Saved entries
* * * * * * *
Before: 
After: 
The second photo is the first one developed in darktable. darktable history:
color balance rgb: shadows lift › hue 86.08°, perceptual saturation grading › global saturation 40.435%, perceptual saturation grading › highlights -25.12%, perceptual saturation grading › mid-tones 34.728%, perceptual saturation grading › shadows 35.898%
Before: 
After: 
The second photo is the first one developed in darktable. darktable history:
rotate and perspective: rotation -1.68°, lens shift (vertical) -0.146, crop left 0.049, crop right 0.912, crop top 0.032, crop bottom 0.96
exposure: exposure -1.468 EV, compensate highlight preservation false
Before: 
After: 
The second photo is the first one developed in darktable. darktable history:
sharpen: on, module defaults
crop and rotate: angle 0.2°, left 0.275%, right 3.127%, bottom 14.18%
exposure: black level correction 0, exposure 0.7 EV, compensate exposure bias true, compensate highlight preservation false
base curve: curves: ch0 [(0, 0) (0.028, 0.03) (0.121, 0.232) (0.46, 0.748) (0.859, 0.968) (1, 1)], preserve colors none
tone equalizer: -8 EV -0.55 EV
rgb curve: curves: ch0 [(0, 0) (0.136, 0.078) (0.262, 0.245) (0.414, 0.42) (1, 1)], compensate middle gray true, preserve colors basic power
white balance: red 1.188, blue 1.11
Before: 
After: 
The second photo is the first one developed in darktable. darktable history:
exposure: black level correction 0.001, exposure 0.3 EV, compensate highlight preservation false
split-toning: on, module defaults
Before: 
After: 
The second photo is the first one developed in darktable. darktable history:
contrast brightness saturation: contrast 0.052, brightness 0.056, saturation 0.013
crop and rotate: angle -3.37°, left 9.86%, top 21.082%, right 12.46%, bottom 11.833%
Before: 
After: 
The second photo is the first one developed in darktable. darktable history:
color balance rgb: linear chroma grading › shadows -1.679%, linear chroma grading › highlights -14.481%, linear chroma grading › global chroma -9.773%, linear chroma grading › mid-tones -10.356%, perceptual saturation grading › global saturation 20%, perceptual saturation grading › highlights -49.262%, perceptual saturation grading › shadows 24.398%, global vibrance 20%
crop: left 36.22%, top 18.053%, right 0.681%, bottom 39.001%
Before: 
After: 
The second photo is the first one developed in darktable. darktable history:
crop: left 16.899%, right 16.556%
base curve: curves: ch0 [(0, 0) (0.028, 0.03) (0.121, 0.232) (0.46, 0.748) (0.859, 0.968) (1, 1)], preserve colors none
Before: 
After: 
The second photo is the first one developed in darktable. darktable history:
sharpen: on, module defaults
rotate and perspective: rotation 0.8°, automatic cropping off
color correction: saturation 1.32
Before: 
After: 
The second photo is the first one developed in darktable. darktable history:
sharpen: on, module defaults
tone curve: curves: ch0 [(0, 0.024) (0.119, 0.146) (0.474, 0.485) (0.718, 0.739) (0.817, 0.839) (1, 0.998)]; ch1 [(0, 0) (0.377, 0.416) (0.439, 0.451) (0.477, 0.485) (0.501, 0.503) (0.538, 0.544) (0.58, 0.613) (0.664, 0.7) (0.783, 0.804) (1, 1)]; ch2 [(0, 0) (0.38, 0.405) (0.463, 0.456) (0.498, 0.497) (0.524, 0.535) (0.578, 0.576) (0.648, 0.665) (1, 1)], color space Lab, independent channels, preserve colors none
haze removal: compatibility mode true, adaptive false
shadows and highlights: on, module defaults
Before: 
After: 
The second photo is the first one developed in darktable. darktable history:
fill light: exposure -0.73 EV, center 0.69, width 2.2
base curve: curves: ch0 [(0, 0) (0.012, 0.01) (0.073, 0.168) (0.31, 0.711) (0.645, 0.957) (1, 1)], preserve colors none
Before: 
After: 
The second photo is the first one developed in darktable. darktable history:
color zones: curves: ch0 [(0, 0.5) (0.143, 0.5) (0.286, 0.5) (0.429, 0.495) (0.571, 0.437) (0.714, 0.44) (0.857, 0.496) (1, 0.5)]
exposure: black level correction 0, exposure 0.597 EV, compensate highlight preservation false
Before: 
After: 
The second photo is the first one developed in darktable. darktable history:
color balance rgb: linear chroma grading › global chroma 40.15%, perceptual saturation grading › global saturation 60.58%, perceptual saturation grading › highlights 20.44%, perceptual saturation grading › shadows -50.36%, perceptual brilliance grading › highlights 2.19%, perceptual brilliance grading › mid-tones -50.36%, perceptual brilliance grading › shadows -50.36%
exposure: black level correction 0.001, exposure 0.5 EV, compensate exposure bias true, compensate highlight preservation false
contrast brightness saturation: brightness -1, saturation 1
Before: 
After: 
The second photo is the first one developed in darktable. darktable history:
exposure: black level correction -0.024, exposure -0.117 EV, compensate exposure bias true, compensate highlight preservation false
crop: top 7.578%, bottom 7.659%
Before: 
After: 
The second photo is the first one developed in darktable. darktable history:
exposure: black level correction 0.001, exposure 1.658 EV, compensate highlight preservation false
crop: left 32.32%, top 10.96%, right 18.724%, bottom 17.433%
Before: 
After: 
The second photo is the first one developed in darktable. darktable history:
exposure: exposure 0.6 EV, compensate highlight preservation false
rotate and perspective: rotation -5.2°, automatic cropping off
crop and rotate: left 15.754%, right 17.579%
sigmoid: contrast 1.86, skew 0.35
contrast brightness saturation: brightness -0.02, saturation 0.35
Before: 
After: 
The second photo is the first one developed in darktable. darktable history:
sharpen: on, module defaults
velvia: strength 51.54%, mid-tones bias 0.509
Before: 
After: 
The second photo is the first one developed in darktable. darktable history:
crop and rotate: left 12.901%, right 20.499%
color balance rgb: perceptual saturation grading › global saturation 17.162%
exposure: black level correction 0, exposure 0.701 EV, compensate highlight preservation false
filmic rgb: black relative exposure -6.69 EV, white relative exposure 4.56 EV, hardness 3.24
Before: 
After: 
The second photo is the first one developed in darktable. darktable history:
* * * * * * *
• What is needed
Rewrite the stretch from the start of the records through the line containing "exposure: exposure -1.468", swapping "developed" for "processed" and keeping everything else the same.

• Response
Before: 
After: 
The second photo is the first one processed in darktable. darktable history:
color balance rgb: shadows lift › hue 86.08°, perceptual saturation grading › global saturation 40.435%, perceptual saturation grading › highlights -25.12%, perceptual saturation grading › mid-tones 34.728%, perceptual saturation grading › shadows 35.898%
Before: 
After: 
The second photo is the first one processed in darktable. darktable history:
rotate and perspective: rotation -1.68°, lens shift (vertical) -0.146, crop left 0.049, crop right 0.912, crop top 0.032, crop bottom 0.96
exposure: exposure -1.468 EV, compensate highlight preservation false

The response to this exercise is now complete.